恋愛する気はなかったのに、年下の彼に甘やかされてます
そして朝こっぱやく出てきたのもあって、現在9時。

駅に着く。

こないだと同じ場所…

あ!

いた!

今日はヒールじゃなくてスニーカーだから、まだ走りやすい。

でもドスドスは鳴ってるわ、これ。

どうにもならん。

「おはよー!」

けいくんが気づいてこっちを見る。

「おう。はよ」

すっと私の荷物を持つ。

「ありがとう!」

後ろの座席に置く。

相変わらずスマートやな。

「はい、乗って」

ドアを開けてくれる。

「ありがとねー」

「ん。
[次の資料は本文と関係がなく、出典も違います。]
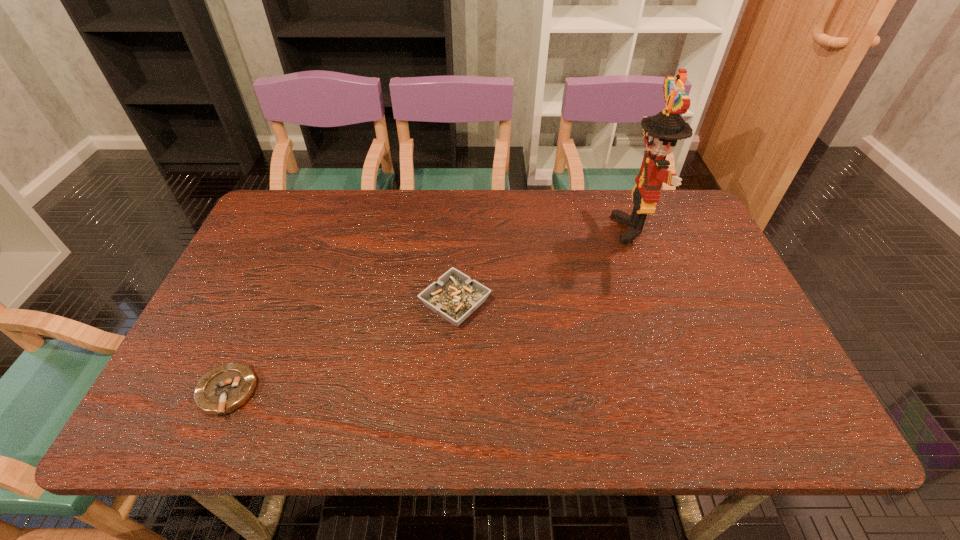
Where is `free space at the right edge of the desktop`? This screenshot has height=540, width=960. free space at the right edge of the desktop is located at coordinates (683, 271).

In the image, there is a desktop. Where is `vacant space at the near left corner`? The width and height of the screenshot is (960, 540). vacant space at the near left corner is located at coordinates (198, 426).

In the image, there is a desktop. At what (x,y) coordinates should I click in order to perform the action: click on vacant space at the far right corner. Please return your answer as a coordinate pair (x, y). This screenshot has width=960, height=540. Looking at the image, I should click on (684, 211).

The height and width of the screenshot is (540, 960). What are the coordinates of `vacant space at the near right corner of the desktop` in the screenshot? It's located at (787, 413).

Locate an element on the screen. Image resolution: width=960 pixels, height=540 pixels. free space between the rightmost object and the taller ashtray is located at coordinates (545, 266).

Where is `free space between the nearer ashtray and the rightmost object`? This screenshot has width=960, height=540. free space between the nearer ashtray and the rightmost object is located at coordinates (431, 310).

Locate an element on the screen. Image resolution: width=960 pixels, height=540 pixels. vacant area that lies between the shortest object and the taller ashtray is located at coordinates (341, 348).

Identify the location of vacant space that is in between the farthest object and the second object from left to right. This screenshot has width=960, height=540. (545, 266).

The image size is (960, 540). Find the location of `free space between the nutcracker and the nearest object`. free space between the nutcracker and the nearest object is located at coordinates (x=431, y=310).

Image resolution: width=960 pixels, height=540 pixels. What are the coordinates of `vacant area that lies between the second nearest object and the rightmost object` in the screenshot? It's located at (545, 266).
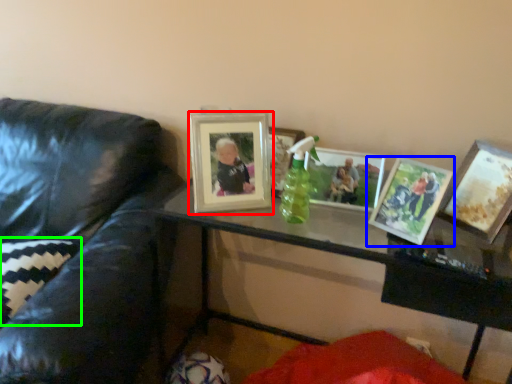
Question: Which object is the farthest from picture frame (highlighted by a red box)? Choose among these: picture frame (highlighted by a blue box) or pillow (highlighted by a green box).

Choices:
 (A) picture frame
 (B) pillow

Answer: (B)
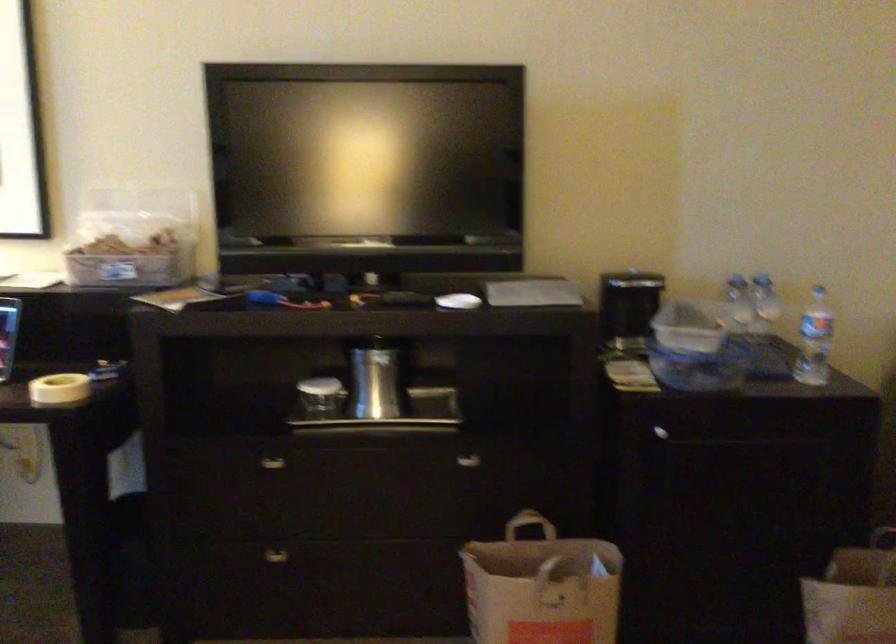
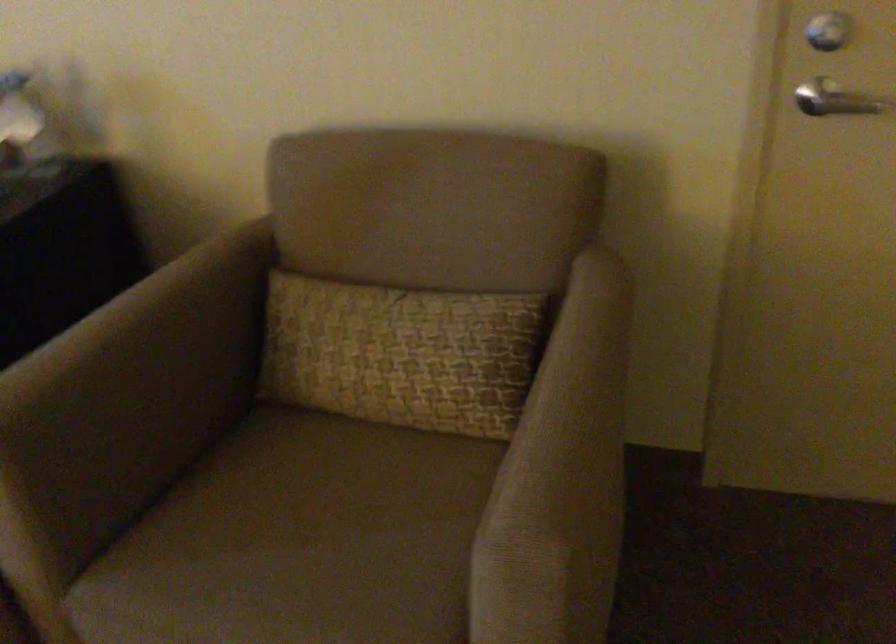
The images are taken continuously from a first-person perspective. In which direction are you moving?

The movement direction of the cameraman is right, forward.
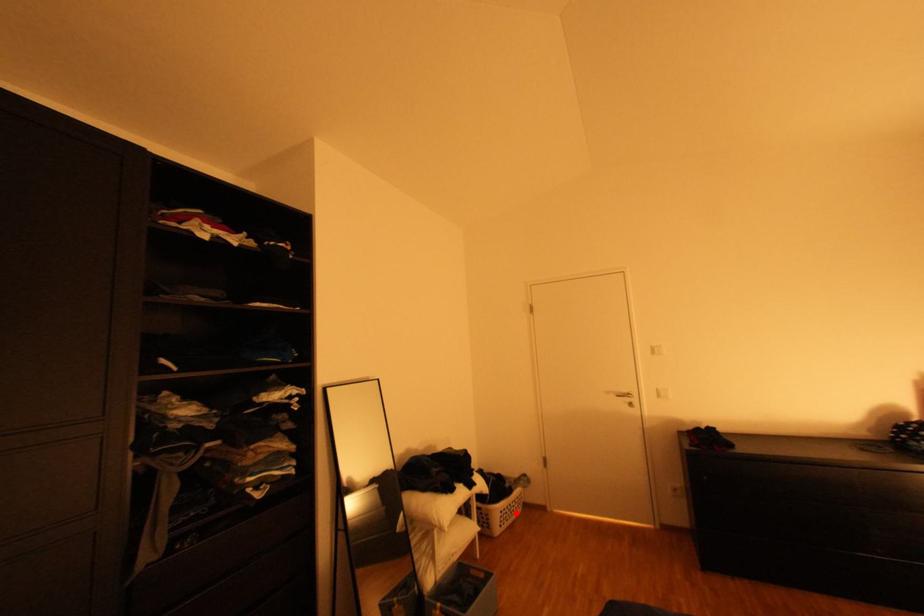
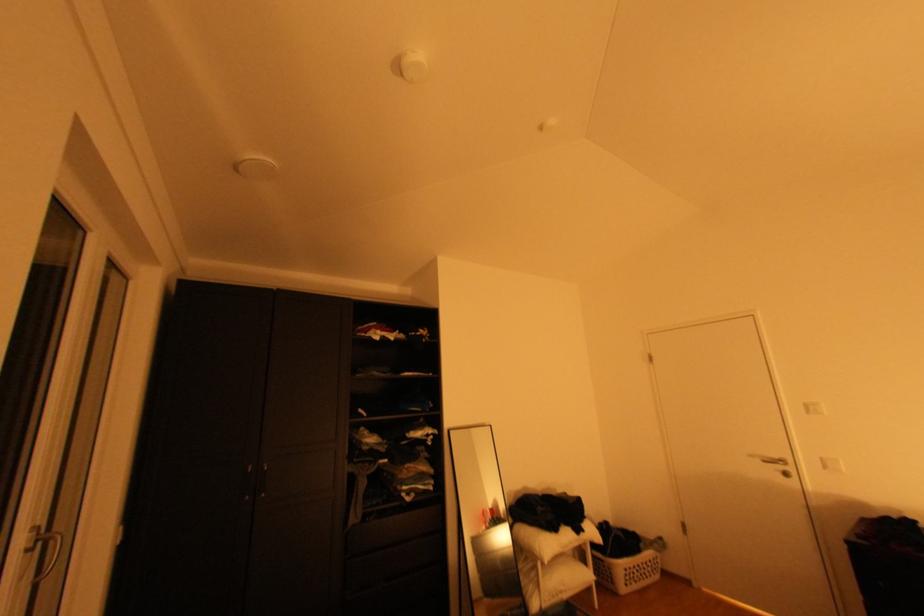
Where in the second image is the point corresponding to the highlighted location from the first image?

(642, 573)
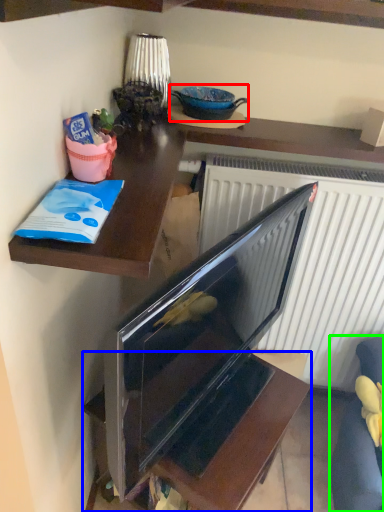
Question: Which object is positioned farthest from appliance (highlighted by a red box)? Select from furniture (highlighted by a blue box) and armchair (highlighted by a green box).

Choices:
 (A) furniture
 (B) armchair

Answer: (B)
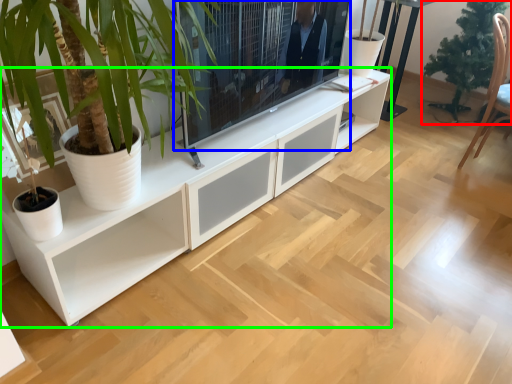
Question: Which object is the farthest from houseplant (highlighted by a red box)? Choose among these: television (highlighted by a blue box) or cabinetry (highlighted by a green box).

Choices:
 (A) television
 (B) cabinetry

Answer: (A)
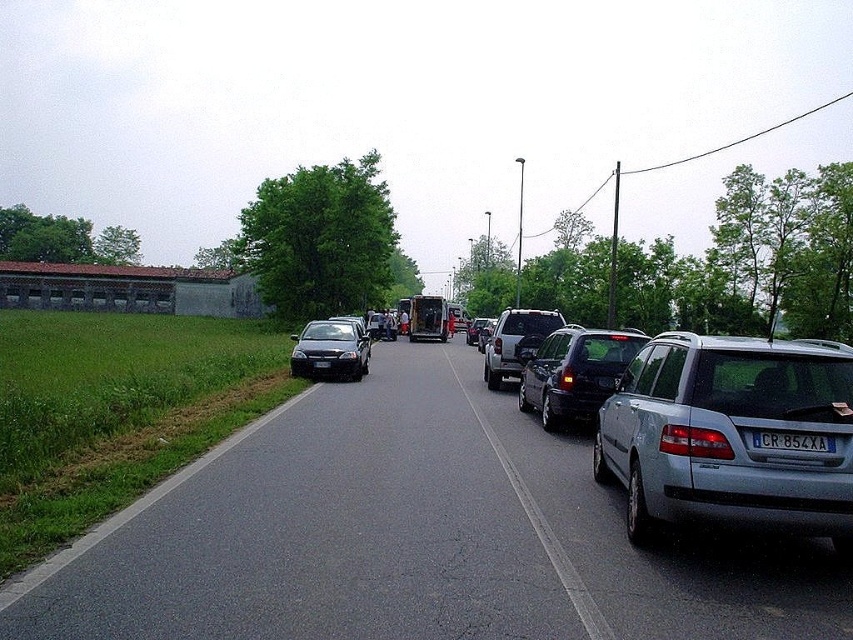
You are a pedestrian standing on the grassy area on the left side of the road. You need to cross the road to reach the trees on the other side. Which vehicle, the silver metallic station wagon at right or the satin silver suv at center, should you wait behind to ensure you are visible to oncoming traffic?

You should wait behind the satin silver suv at center because the silver metallic station wagon at right is closer to the viewer, meaning the suv is farther away and provides a better vantage point for visibility.

You are a drone pilot trying to capture aerial footage of the traffic jam. You notice two points marked on your map at coordinates point (627, 506) and point (595, 346). Which point should you prioritize to get a better view of the entire traffic jam?

Point (627, 506) is closer to the camera than point (595, 346), so prioritizing point (627, 506) will provide a better view of the entire traffic jam as it is nearer and allows for a wider perspective.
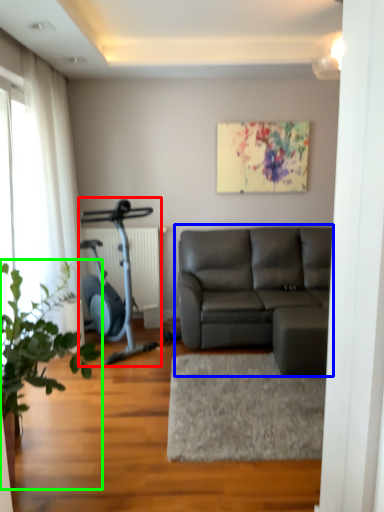
Question: Which object is the farthest from stationary bicycle (highlighted by a red box)? Choose among these: studio couch (highlighted by a blue box) or houseplant (highlighted by a green box).

Choices:
 (A) studio couch
 (B) houseplant

Answer: (B)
閉めるよ」

今日もカッコいいっすねー。

眼福ってやつだわ。

「真奈ちゃん、お腹空いてない?」

運転席に乗ったけいくんが笑う。

「あはは! 今日はまだ大丈夫ー!」

「クククっ。そ?」

するとその瞬間。

チュっと頰にキスされた。

一瞬、息が止まる。

「ちょっ!」

ボッと発火する顔。

「ははは! 顔真っ赤っか」

「も、もう!けいくん!」

そんな、急に。

しかも、明るいし。

ここ、駅だよ?

……え、普通にするの?

っていうか。

セフレって、こんなのもありなん?

「何、嫌だった?」

どえええええーーーーー!

嫌なわけないやーーーーーーん!


「…別に」


なぁーにが。
エリカ様じゃねーんだからよ。


「クククっ」

少し笑って、軽く頭をポンと撫でられる。